Continue the discussion thread on passing JupyterHub user details through jhsingle-native-proxy, starting after its last sentence.

Page extract
____

Another option is you could also copy the environment.yaml and RUN conda env update -n base environment.yaml this should install the dependencies in the base environment.

I apologize for the installation hassle.

danlester commented 3 years ago

I haven't tried this in detail in the dockerfile examples we've discussed, but I have added a new experimental option to jhsingle-native-proxy 0.7.0.

The comand-line arg --forward-user-info will include a header X-CDSDASHBOARDS-JH-USER in the http request proxied to your underlying service. This contains user name, groups, admin fields if available from JupyterHub.

Since jhsingle-native-proxy has to check the JH logged-in cookies, it doesn't make sense for your underlying process to have to do the same if it can be avoided.

I've been using an extra_presentation_launchers entry much like the one you suggested, but also adding the new argument (which defaults to off).

        'cmd': ['start.sh', 'python3', '-m', 'jhsingle_native_proxy.main'],
        'args': ['python3', '{presentation_path}',
                    '{--}root-path={base_url}',
                    '{--}port={port}',
                    '--forward-user-info'
        ]

You might also need to set a PYTHONPATH env depending on your setup.

My dashboard script is:

import typer
import uvicorn
from fastapi import FastAPI, Request

api = FastAPI()

@api.get('/')
def homepage(request: Request):
    return 'User: '+ request.headers.get('X-CDSDASHBOARDS-JH-USER', '')

def main(root_path: str = typer.Option(...), port: int = typer.Option(...), debug: bool = False):
    uvicorn.run(api, host='0.0.0.0', root_path=root_path, port=port, access_log=True)

if __name__ == '__main__':
    typer.run(main)

Of course you have to be sure that your process can't be accessed from outside the server or someone could spoof the header. But that's the case anyway - if you're going to protect your dashboard using JupyterHub, you don't want anyone to be able to reach it directly and bypass the ContainDS Dashboards auth system. I guess the important thing is to understand that the header value is only secure if your server is, whereas for normal dashboards you might not be too worried if the wrong user accesses it. If you are relying on the header to protect information belonging to a user, the server security may become more important for you, especially if you don't trust colleagues not to spoof each other!

Please let me know if you can get this working. For any further questions, let's try to base them on the simplified docker images we were covering in more recent comments above.

I'll close for now but feel-free to reopen.

ricky-lim commented 3 years ago

Hi Dan,

Thank you for the update.

Yes, I completely agree with you, on the simplified docker images.

____

Data listing
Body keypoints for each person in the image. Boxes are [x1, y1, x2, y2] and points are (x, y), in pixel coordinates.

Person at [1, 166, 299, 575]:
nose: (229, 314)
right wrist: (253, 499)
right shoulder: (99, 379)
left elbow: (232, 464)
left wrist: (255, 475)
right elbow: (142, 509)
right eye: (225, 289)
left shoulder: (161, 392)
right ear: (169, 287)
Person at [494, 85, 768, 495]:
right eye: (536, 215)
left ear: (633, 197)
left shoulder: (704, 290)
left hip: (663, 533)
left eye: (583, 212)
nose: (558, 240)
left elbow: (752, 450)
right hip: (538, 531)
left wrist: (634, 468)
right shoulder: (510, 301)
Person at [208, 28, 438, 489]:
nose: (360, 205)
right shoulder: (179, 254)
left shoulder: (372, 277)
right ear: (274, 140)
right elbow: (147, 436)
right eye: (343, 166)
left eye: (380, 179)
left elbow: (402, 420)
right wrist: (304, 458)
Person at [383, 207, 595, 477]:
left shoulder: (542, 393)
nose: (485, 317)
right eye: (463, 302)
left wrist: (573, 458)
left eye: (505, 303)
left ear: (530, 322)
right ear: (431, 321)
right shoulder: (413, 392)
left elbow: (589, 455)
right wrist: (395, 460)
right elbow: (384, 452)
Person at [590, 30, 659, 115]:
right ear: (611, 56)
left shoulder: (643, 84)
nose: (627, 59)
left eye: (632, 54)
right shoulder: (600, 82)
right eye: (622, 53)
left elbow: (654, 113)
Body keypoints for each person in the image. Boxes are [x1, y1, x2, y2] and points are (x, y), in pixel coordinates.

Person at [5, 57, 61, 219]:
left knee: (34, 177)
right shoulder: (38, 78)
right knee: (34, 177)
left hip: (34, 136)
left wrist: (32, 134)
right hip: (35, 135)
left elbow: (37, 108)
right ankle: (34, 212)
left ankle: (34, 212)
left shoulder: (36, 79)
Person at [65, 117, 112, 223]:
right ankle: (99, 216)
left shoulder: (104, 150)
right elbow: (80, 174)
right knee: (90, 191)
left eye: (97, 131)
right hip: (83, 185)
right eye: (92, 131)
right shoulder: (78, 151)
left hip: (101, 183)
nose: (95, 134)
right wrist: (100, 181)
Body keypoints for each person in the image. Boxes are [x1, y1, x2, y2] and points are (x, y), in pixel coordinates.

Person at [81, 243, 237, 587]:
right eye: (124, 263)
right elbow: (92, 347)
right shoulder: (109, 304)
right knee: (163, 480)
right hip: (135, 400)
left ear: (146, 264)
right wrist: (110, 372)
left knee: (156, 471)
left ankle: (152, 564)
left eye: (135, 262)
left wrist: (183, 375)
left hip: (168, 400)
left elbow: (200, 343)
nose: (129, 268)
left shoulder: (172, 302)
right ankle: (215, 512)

____

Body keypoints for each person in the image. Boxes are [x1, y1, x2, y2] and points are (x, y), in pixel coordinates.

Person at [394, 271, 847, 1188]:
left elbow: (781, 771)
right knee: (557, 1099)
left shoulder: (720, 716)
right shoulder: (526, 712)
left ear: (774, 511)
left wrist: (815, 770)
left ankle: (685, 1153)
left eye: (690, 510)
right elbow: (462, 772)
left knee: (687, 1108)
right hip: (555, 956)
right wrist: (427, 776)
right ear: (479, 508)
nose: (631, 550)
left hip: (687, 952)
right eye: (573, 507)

____

Written response
For reproducing the case, I setup a github repository for further questions: https://github.com/ricky-lim/jupyterhub-minikube/tree/fastapi

On top of that, I have tested with version 0.7.0 and it works as expected.

I think that is very straightforward, for the dashboard developer to use the userinfo.

Cheers

danlester commented 3 years ago

Great to hear that worked.

Thank you also for the GitHub repo - it could be very useful going forward.

ricky-lim commented 3 years ago

Hi Dan,

Would it also be possible for jhsingle-native-proxy to provide user's email in addition to the Users's model attributes?

danlester commented 3 years ago

I don't think email is a standard field on the User model in JupyterHub, but you might have it somewhere depending on your Authenticator setup.

Please could you remind me how you have that set, and if you have seen email anywhere as a result?

In your example above, it isn't readily available:

auth = HubAuth(api_token=os.environ['JUPYTERHUB_API_TOKEN'], cache_max_age=1, cookie_name='jupyterhub-hub-login')
# c_x is the cookies value of jupyterhub-hub-login
auth.user_for_cookie(c_x, use_cache=False)
{'kind': 'user',
 'name': 'ril',
 'server': '/user/ril/',
 'pending': None,
 'created': '2021-01-18T12:24:26.887723Z',
 'last_activity': '2021-02-10T14:38:17.770000Z',
 'servers': None}
ricky-lim commented 3 years ago

Hi Dan,

Correct, the email is stored in auth_state.

What do you think the best approach to retrieve it?

Cheers

danlester commented 3 years ago

Maybe there needs to be a way to tell jhsingle-native-proxy which fields to pass through in the user info header/query, and that should be able to fetch out auth_state.email explicitly (without the whole of auth_state).

I'll take a look when I can.

danlester commented 3 years ago

I've looked into this and unfortunately the JupyterHub REST API doesn't return auth state for the user, and it can't be configured to do so.

If you're only looking for the email address, I think the best workaround may be to ensure that each user is named according to their email address - either use their full email address as their username, or the first part if you believe everyone should be from the same domain.

This all depends on your authenticator to get the username right.

Hope this helps...